I have a system which breaks a large taks into small tasks using about 30 threads as a time. As each individual thread finishes it persists its calculated results to the database. What I want to achieve is to have each thread pass its results to a new persisance class that will perform a type of double buffering and data persistance while running in its own thread.
For example, after 100 threads have moved their data to the buffer the persistance class then the persistance class swaps the buffers and persists all 100 entries to the database. This would allow utilization of prepared statements and thus cut way down on the I/O between the program and the database.
Is there a pattern or good example of this type of multithreading double buffering?
I’ve seen this pattern referred to as asynchronous database writing or the write behind pattern. It’s a typical pattern supported by the distributed cache products (Teracotta, Coherence, GigaSpaces, …) because you don’t want your cache updates to also include writing the change to the underlying database.
The complexity of this pattern depends on your tolerance for lost database updates.
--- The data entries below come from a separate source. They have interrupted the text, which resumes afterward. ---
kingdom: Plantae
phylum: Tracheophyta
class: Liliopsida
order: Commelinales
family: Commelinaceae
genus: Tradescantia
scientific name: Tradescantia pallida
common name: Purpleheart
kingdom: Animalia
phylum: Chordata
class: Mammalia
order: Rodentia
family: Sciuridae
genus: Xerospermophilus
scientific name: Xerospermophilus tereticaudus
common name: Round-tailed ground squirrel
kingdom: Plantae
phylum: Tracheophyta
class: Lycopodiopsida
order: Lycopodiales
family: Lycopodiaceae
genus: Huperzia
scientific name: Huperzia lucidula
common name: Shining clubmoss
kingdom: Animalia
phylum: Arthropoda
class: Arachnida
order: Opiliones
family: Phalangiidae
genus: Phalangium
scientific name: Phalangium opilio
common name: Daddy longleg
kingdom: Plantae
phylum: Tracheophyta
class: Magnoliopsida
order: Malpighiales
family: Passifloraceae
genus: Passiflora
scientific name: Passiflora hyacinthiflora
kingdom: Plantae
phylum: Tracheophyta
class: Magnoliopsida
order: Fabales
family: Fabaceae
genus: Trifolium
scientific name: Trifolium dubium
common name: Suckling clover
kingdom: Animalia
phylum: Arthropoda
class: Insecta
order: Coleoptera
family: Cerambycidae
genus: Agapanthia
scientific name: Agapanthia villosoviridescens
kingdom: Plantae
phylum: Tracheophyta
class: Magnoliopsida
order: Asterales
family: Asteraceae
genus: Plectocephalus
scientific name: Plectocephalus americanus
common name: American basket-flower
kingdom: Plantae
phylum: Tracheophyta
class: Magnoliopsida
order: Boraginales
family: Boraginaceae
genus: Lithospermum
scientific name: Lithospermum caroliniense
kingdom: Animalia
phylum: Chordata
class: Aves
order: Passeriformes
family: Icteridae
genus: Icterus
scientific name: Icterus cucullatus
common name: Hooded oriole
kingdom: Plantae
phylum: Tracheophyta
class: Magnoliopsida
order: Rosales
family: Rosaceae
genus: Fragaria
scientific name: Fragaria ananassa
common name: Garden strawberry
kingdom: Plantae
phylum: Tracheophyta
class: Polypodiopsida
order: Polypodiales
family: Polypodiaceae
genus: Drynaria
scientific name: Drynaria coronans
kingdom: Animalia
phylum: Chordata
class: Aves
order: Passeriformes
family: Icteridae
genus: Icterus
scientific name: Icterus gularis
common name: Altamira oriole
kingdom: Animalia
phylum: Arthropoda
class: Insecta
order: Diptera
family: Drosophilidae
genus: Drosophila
Because of the delay between completing the work and writing the result to the database, you can lose the updates due to bugs, power failures, … (you get the picture).
I’d suggest some sort of queue for the completed results to be written to the DB and then process them in batches of 100 (using your example) OR after an amount of time. The reason for also using a time delay is to cope with result sets that aren’t divisible by 100.
If you have no requirements for resilience/durability, then you can do all this in the same process. If, however, you can’t tolerate any loss, then you can replace the in-vm queue with a persistent JMS queue (slower but safer).